The streaming wars are about to enter their most intense phase yet, and brands are caught in the crossfire. With Netflix and Paramount battling for control of Warner Bros. Discovery (WBD), the stakes have never been higher for advertisers. But here’s where it gets controversial: will this consolidation lead to a better deal for brands, or will it simply hand more power to an already dominant player? Let’s dive in.
By the end of 2026, the streaming landscape could look drastically different. Whichever company emerges victorious in this high-stakes bidding war will reshape the industry—and the calculus of advertising costs. As Mike Proulx, VP and Research Director at Forrester, puts it, ‘The winner controls not just the streaming wars, but the future of media.’ For brands and media buyers, this means one thing: brace for impact.
If Netflix secures WBD, it could become the undisputed Goliath of streaming. Most analysts predict this would give Netflix unprecedented leverage in pricing negotiations. In recent years, fierce competition has forced streamers to lower CPMs (cost per thousand impressions), a trend that’s been a ‘huge boon for advertisers,’ according to Harry Browne, VP of TV, Audio, and Display Innovation at Tinuiti. But with one less major player in the game, that dynamic could shift dramatically. ‘I expect upward pressure on CPMs,’ Browne warns, ‘potentially stalling advertiser-friendly trends.’
And this is the part most people miss: a Paramount acquisition, while less dominant, would still consolidate power. Though smaller than a Netflix-WBD merger, it would create a formidable media entity, combining linear TV giants like CBS, CNN, and Comedy Central. This could offer advertisers unified measurement across diverse audiences—a tempting proposition. But would it be enough to offset rising costs?
Here’s the kicker: regardless of the winner, advertisers will demand more bang for their buck. Netflix’s innovative ad formats, like native ads and brand placements, have set a high bar.

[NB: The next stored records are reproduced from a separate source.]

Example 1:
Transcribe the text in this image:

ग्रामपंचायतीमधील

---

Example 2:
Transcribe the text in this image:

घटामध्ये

If they acquire WBD, integrating these formats with premium content could justify higher prices—but only if brands see real value. ‘Innovation is what we want to see,’ says Tucker Matheson, co-founder of Markacy. ‘Scale alone won’t cut it.’
But there’s a catch. Advertisers are already wary of CTV transparency, and consolidation could exacerbate these concerns. ‘Without verifiable performance, the market won’t pay a premium just for a massive content library,’ warns Skyler McGill, Head of Video and Programmatic at Wpromote. ‘Consolidation forces transparency. Buyers will demand clean supply paths and accountability.’
So, what’s the real controversy here? Some argue that a Netflix victory would stifle competition, while others believe a Paramount-WBD merger would preserve market balance. But neither outcome is a sure bet. Regulatory hurdles loom large, with analysts like John Conca of Third Bridge predicting a ‘very strong regulatory challenge’ for Netflix. And with the FTC increasingly scrutinizing mergers, political pressures could further complicate the deal.
Here’s a thought-provoking question for you: In a consolidated streaming landscape, will advertisers thrive under unified measurement and innovation, or will they suffer from reduced competition and higher costs? Share your thoughts in the comments—let’s spark a debate!